• [Provided passage]
□ □ □ □
Decoding Maharashtra poll verdict: Anger, sympathy and Sharad Pawar’s skilful moves

Pawar's party had the best strike rate in the state winning 8 of 10 seats

PTI06_04_2024_000213B Winning hand: Sharad Pawar with Supriya Sule (left) and NCP(SP) leader Jayant Patil (centre) | PTI

The big defeat handed by voters to the BJP-led Mahayuti alliance in Maharashtra did not come as a surprise. Even though BJP leaders refused to acknowledge it, there was a strong undercurrent of anti-incumbency in the state against the Narendra Modi government.

Add to it the sympathy for Uddhav Thackeray and Sharad Pawar for the way the BJP split their parties (the Shiv Sena and the Nationalist Congress Party, respectively), robbing them of long-held party symbols and even the Election Commission’s original party status. People saw it as part of the BJP’s alleged manipulation of constitutional bodies. The icing on the cake was Rahul Gandhi’s two yatras, which saw the consolidation of traditional Congress votebanks―dalits, Muslims and tribals.
□ □ □ □
• [Provided material]
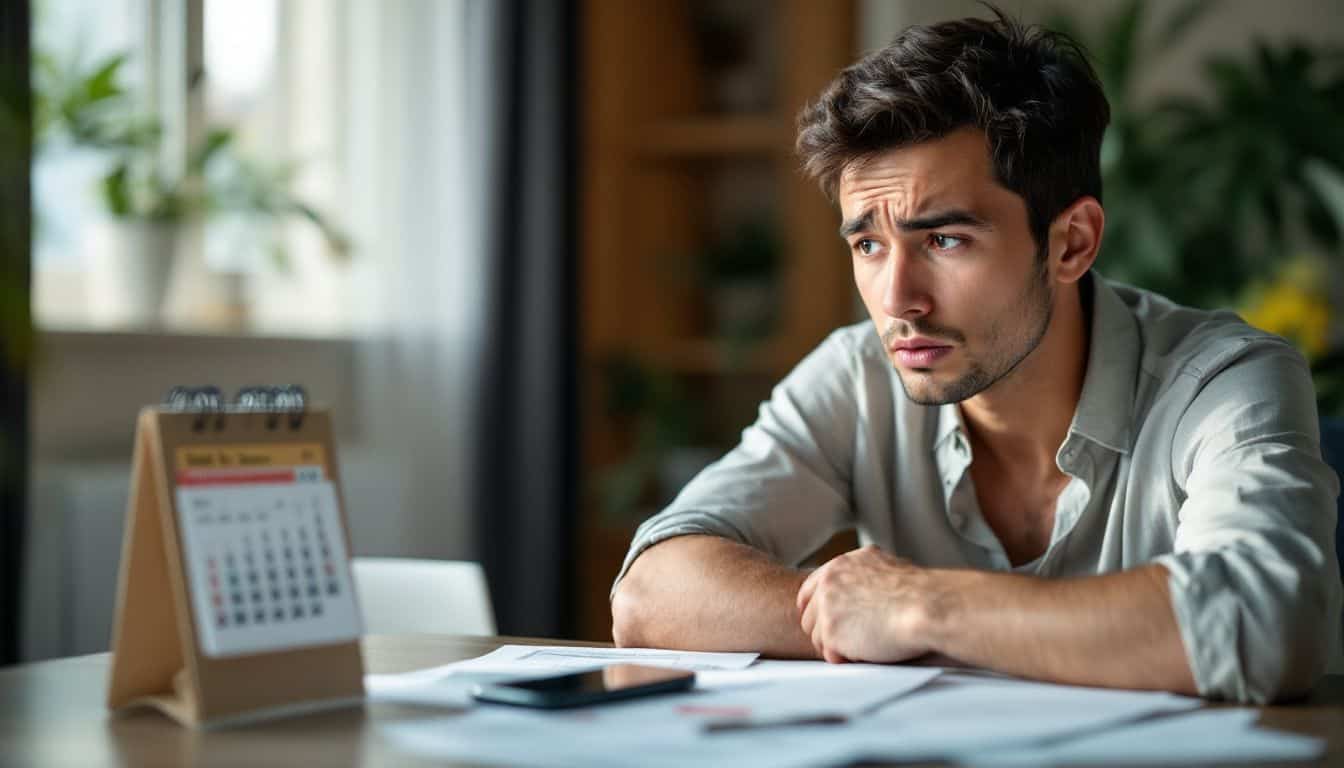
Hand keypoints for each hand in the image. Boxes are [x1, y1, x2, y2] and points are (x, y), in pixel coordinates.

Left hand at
□ □ □ □
• [Tasks and exercises]
1. Using the article on the Maharashtra poll verdict, answer each question on its own line:
(a) How many seats did Sharad Pawar's party win, and out of how many?
(b) Which two parties does the article say the BJP split?
(c) Which traditional Congress votebanks consolidated during Rahul Gandhi's two yatras?
2. List every person named in the article on the Maharashtra poll verdict.

• [Exercise responses]
1.
(a) 8 out of 10 seats
(b) The Shiv Sena and the Nationalist Congress Party
(c) Dalits, Muslims and tribals

2.
Sharad Pawar
Supriya Sule
Jayant Patil
Narendra Modi
Uddhav Thackeray
Rahul Gandhi